Upon his return to France Lafayette decided to redecorate the main salon of La Grange and exhibit souvenirs of his American friends and exploits. He thus created a "virtual pantheon of the heroes of American democracy" in which one could see Benjamin Franklin, among others, with of course the present portrait of George Washington by Ary Scheffer hanging as a centrepiece.
GEORGE WASHINGTON AND ARY SCHEFFER
For this composition, Ary Scheffer decided to work after Gilbert Stuart, who was one of George Washington's official painters. Washington not being a very cooperative model, Stuart had only three short opportunities to paint him from life. The resulting three versions, which inspired hundreds of copies, were painted between 1795 and 1796. Ary Scheffer chose to work after the Athenaeum portrait, thus called as it was hung for more than a century in the Athenaeum library in Boston (fig. 2).

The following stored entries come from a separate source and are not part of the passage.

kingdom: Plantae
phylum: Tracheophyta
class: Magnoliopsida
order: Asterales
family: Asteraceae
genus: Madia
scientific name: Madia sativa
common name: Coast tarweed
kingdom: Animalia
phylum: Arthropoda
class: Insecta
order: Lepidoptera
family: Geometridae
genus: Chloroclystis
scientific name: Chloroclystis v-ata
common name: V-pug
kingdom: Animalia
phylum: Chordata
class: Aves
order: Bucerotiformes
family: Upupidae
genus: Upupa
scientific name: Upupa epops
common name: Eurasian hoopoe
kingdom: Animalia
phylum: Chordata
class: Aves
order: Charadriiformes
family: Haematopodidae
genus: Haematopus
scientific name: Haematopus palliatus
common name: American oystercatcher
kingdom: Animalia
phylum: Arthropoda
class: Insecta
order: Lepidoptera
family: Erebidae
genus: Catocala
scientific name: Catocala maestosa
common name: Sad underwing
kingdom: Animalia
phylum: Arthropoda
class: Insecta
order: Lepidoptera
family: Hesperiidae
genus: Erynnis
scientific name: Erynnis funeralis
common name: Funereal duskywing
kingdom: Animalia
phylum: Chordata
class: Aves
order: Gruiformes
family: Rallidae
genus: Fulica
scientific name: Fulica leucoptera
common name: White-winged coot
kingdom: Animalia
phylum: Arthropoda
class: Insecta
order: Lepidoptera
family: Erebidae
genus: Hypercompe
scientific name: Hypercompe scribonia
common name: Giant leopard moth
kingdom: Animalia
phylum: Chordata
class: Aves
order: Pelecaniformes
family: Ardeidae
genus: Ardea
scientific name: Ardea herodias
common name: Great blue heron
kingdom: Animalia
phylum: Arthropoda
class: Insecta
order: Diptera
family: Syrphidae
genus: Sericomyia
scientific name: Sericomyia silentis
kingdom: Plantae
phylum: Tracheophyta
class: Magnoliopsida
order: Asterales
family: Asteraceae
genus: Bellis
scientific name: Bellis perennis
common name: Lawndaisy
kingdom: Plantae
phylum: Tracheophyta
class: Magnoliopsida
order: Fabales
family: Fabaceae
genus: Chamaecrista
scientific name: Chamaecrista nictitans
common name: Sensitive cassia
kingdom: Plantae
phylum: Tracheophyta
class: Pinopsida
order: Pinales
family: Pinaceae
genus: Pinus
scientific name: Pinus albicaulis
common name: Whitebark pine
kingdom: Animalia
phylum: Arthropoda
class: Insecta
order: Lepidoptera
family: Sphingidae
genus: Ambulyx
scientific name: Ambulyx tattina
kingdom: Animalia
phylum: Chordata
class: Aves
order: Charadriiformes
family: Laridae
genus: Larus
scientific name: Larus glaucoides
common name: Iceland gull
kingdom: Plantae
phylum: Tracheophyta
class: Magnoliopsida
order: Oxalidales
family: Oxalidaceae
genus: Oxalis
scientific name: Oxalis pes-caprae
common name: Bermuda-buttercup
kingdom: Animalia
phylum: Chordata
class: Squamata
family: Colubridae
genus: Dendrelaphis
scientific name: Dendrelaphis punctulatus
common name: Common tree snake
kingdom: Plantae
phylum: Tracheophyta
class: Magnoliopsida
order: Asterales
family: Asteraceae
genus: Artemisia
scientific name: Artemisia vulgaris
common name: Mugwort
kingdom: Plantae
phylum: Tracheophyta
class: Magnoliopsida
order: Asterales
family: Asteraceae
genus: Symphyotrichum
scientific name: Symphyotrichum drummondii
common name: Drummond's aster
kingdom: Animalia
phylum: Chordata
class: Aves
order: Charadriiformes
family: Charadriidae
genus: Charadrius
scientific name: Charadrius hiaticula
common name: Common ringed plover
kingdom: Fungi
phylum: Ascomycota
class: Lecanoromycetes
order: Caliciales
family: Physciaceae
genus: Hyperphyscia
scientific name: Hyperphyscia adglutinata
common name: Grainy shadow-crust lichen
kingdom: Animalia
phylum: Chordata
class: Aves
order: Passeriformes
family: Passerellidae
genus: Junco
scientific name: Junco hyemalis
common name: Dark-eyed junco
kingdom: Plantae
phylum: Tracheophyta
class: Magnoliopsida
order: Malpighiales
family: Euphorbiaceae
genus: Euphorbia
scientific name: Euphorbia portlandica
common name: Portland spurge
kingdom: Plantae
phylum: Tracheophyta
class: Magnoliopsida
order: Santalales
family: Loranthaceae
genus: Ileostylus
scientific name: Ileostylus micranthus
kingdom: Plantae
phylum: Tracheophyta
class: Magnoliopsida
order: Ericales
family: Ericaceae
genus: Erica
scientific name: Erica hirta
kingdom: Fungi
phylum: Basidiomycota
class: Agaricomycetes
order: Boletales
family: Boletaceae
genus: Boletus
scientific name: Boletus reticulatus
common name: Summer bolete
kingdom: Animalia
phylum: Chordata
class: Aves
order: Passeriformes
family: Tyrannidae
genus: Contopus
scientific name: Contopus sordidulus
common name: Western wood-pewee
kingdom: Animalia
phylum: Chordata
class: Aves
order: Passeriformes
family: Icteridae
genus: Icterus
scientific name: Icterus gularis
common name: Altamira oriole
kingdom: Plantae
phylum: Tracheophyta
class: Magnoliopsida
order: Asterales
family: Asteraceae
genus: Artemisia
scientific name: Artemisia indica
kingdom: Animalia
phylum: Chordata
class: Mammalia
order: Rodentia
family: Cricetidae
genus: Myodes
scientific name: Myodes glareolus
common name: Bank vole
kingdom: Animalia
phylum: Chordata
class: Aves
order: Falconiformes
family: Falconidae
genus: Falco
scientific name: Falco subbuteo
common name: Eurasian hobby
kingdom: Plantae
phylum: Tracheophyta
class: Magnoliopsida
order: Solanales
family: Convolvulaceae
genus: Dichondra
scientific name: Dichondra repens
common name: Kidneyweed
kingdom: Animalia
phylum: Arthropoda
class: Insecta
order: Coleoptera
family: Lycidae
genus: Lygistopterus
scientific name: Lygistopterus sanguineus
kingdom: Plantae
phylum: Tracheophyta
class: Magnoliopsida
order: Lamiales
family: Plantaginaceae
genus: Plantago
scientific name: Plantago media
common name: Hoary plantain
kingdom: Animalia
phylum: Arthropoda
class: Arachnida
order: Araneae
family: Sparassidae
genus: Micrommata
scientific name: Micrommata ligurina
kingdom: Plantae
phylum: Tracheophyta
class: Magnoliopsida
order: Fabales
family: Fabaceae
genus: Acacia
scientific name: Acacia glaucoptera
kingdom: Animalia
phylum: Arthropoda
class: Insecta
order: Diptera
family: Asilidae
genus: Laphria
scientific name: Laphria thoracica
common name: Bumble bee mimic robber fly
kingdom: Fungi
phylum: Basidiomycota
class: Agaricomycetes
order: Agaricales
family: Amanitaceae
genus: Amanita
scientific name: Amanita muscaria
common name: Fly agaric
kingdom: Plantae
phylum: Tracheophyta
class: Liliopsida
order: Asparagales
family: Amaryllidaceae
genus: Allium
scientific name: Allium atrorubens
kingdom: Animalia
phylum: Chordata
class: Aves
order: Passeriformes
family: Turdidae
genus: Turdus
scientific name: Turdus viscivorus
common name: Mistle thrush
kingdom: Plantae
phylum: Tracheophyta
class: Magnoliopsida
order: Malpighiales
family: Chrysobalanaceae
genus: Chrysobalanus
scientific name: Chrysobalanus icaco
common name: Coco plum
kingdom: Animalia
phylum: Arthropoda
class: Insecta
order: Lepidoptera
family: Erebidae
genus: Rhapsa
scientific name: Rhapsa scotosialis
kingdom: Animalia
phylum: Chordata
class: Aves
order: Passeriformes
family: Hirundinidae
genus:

Ary Scheffer's variant is clearly influenced by his immense talent as a portraitist. He was greatly admired by Louis Philippe and was, at the time the art teacher to two of his children. Scheffer places his imaginary model in a much darker background than that in the Stuart portrait, and thus emphasizes the General's strict, yet empathetic face whose blue eyes are also highlighted. The brushwork, although precise, is agile and realistic, as the details of the white scarf suggests.
Ary Scheffer had the opportunity to depict George Washington one more time, later in 1825. He imagined an Equestrian portrait of George Washington (Rhode Island Museum of Art, 46 x 28,6 cm.). The general is portrayed younger, riding a white horse, in the spirit of Scheffer's mentor, Théodore Géricault.
This Portrait of George Washington, which appears at auction for the first time, gives us the opportunity to immerse ourselves in a fascinating and romanesque trans-Atlantic political, military, and artistic dialogue.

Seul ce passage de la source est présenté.